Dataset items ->
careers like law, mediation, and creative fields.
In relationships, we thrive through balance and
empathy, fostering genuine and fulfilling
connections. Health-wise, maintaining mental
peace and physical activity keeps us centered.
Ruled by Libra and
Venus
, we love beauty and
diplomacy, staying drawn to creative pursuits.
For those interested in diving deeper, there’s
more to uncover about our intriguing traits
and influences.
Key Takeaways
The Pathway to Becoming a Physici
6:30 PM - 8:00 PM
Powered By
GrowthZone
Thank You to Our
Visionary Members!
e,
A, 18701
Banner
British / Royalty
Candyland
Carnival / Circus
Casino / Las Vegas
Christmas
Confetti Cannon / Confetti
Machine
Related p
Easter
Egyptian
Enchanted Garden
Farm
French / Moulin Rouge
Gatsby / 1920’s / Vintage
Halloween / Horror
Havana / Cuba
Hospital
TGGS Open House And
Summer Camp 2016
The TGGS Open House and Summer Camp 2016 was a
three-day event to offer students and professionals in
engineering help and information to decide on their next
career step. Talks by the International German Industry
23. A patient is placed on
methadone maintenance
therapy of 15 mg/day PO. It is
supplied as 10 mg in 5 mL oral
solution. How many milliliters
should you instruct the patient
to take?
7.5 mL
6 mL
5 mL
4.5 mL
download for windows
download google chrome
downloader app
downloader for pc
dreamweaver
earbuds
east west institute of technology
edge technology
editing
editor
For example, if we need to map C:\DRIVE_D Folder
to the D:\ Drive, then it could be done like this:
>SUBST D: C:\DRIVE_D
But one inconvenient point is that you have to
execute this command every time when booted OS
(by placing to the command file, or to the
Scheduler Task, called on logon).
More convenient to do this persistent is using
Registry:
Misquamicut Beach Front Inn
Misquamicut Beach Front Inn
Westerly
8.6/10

HOW TO COMPLETE THIS TASK ->
Copy every line of the data above word for word, keeping the original line breaks.

THE ANSWER ->
careers like law, mediation, and creative fields.
In relationships, we thrive through balance and
empathy, fostering genuine and fulfilling
connections. Health-wise, maintaining mental
peace and physical activity keeps us centered.
Ruled by Libra and
Venus
, we love beauty and
diplomacy, staying drawn to creative pursuits.
For those interested in diving deeper, there’s
more to uncover about our intriguing traits
and influences.
Key Takeaways
The Pathway to Becoming a Physici
6:30 PM - 8:00 PM
Powered By
GrowthZone
Thank You to Our
Visionary Members!
e,
A, 18701
Banner
British / Royalty
Candyland
Carnival / Circus
Casino / Las Vegas
Christmas
Confetti Cannon / Confetti
Machine
Related p
Easter
Egyptian
Enchanted Garden
Farm
French / Moulin Rouge
Gatsby / 1920’s / Vintage
Halloween / Horror
Havana / Cuba
Hospital
TGGS Open House And
Summer Camp 2016
The TGGS Open House and Summer Camp 2016 was a
three-day event to offer students and professionals in
engineering help and information to decide on their next
career step. Talks by the International German Industry
23. A patient is placed on
methadone maintenance
therapy of 15 mg/day PO. It is
supplied as 10 mg in 5 mL oral
solution. How many milliliters
should you instruct the patient
to take?
7.5 mL
6 mL
5 mL
4.5 mL
download for windows
download google chrome
downloader app
downloader for pc
dreamweaver
earbuds
east west institute of technology
edge technology
editing
editor
For example, if we need to map C:\DRIVE_D Folder
to the D:\ Drive, then it could be done like this:
>SUBST D: C:\DRIVE_D
But one inconvenient point is that you have to
execute this command every time when booted OS
(by placing to the command file, or to the
Scheduler Task, called on logon).
More convenient to do this persistent is using
Registry:
Misquamicut Beach Front Inn
Misquamicut Beach Front Inn
Westerly
8.6/10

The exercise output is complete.